- Born: Todd Bender

= Todd Bender =

American sport shooter

Todd Bender is an American skeet shooter from Alpharetta, Georgia. He attended Trinity University from 1979 to 1982, receiving a B.S. in Business Administration. He won three straight National Collegiate Shooting Championship titles, from 1979 through 1981, and was a member of the United States national team for competition at the 1979 and 1981 World Championships. While on the shooting team at Trinity, Todd received instruction from Trinity shooting coach, "Colonel" Tom Hanzel.

Over the years, he has compiled 26 NSSA World Championships and been named to a record 27 consecutive Men's First All-American Teams. He holds the highest average in skeet history, .9972 HOA Average on 5750 targets. In international competition, Todd won the Canadian Open in 1998, the English Open (UK) 2003, and the Australian Nationals in 2008.. Todd won the 2011 New Zealand 12g National Skeet (234/234), National Doubles (98) and O/A High Gun (247).

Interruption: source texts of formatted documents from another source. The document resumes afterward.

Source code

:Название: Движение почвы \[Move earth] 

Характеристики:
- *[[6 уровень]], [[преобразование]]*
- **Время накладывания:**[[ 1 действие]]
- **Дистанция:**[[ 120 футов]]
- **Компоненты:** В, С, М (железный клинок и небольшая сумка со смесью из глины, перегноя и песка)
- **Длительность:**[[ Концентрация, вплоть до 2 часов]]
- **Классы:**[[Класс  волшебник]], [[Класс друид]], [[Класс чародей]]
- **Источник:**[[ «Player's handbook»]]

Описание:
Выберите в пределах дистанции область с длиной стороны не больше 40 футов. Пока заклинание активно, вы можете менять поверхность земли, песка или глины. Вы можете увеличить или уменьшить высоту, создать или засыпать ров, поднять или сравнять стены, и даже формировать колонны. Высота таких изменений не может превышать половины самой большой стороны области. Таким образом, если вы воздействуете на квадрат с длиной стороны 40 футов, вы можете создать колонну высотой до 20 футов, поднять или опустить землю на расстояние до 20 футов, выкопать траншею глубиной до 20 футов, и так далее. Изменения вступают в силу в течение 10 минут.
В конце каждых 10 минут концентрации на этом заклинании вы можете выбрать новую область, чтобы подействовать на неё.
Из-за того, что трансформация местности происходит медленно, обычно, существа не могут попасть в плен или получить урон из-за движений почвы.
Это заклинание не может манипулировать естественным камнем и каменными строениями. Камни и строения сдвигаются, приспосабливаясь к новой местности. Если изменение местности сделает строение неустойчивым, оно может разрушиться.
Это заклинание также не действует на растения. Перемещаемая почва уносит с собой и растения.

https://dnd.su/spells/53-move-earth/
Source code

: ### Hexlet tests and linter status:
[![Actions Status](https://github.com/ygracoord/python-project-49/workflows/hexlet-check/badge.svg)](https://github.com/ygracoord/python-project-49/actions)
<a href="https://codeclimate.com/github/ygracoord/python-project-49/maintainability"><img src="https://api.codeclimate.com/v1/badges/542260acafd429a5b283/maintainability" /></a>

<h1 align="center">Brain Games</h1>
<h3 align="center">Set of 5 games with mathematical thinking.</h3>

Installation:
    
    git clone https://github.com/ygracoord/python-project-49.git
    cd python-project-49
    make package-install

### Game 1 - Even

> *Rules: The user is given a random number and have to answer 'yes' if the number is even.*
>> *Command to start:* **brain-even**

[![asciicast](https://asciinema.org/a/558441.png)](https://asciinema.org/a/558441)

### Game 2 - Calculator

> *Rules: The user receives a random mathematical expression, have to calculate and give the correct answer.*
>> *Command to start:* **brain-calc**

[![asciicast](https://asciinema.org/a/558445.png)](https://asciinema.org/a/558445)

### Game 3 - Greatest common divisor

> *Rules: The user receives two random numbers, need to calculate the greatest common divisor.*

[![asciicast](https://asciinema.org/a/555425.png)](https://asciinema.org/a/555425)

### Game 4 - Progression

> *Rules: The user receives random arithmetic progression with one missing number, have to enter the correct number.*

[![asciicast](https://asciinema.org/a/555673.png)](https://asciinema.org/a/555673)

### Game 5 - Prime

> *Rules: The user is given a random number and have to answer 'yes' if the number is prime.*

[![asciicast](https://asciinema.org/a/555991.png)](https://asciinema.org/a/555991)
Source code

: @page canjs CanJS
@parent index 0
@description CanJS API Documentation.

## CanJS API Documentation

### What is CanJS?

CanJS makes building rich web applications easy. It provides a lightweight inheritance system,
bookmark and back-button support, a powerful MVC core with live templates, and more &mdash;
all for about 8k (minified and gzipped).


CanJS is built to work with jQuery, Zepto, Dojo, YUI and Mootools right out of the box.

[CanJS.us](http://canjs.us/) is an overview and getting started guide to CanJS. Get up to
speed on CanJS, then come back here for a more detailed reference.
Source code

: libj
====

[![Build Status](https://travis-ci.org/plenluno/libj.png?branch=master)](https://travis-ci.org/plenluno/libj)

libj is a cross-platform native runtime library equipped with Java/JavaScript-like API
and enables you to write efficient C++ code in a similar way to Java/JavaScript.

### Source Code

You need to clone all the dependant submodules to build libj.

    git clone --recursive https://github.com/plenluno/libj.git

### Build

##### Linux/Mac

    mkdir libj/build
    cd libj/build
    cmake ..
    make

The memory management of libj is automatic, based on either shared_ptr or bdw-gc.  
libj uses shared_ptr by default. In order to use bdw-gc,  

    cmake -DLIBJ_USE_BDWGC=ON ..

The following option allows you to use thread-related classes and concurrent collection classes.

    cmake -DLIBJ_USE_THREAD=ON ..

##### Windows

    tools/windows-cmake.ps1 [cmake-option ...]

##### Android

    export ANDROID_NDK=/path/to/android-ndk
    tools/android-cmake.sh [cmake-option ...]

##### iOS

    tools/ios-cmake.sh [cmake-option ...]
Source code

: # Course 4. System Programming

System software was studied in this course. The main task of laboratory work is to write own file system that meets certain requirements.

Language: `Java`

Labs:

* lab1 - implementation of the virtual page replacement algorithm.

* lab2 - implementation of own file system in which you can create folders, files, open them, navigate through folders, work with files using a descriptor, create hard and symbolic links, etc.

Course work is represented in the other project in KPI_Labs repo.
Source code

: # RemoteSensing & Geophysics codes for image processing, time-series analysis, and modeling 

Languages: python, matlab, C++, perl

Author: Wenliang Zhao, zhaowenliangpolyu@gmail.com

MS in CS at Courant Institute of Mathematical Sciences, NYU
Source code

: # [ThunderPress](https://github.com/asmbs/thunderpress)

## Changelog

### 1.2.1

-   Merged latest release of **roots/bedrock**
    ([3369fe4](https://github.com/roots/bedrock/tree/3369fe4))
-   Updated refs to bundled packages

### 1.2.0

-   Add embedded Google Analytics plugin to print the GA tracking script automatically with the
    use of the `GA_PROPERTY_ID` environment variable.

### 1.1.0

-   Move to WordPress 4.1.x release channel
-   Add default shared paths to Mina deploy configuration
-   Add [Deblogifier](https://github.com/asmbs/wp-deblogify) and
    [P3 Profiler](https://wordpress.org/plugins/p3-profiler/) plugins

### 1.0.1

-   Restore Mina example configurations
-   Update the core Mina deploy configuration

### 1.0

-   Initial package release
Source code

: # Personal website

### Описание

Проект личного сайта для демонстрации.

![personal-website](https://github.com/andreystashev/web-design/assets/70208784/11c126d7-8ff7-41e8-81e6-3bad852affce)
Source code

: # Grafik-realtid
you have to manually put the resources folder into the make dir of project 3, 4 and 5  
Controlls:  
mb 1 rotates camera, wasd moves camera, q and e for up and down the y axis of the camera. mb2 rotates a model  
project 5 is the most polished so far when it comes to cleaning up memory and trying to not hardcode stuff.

Todd was named the first Master Instructor for the National Skeet Shooting Association, has been trained by the UK's Clay Pigeon Shooting Association (CPSA) and is an Honorary Fellow in England's Institute of Clay Shooting Instructors. Todd is recognized as the leading authority in shooting instruction. For 15 years, his series of best-selling DVDs have set the standard for instructional shooting videos within the industry. Todd was inducted into the National Skeet Shooting Hall of Fame in 1999, and in the same year was inducted into the first class of Trinity University's Athletic Hall of Fame.

Today, Todd Bender is a shooting coach, and author articles on the subject for the Skeet Shooting Review, Shotgun Sports and Clay Shooting UK. Todd retired from competition after the world shoot in 2021.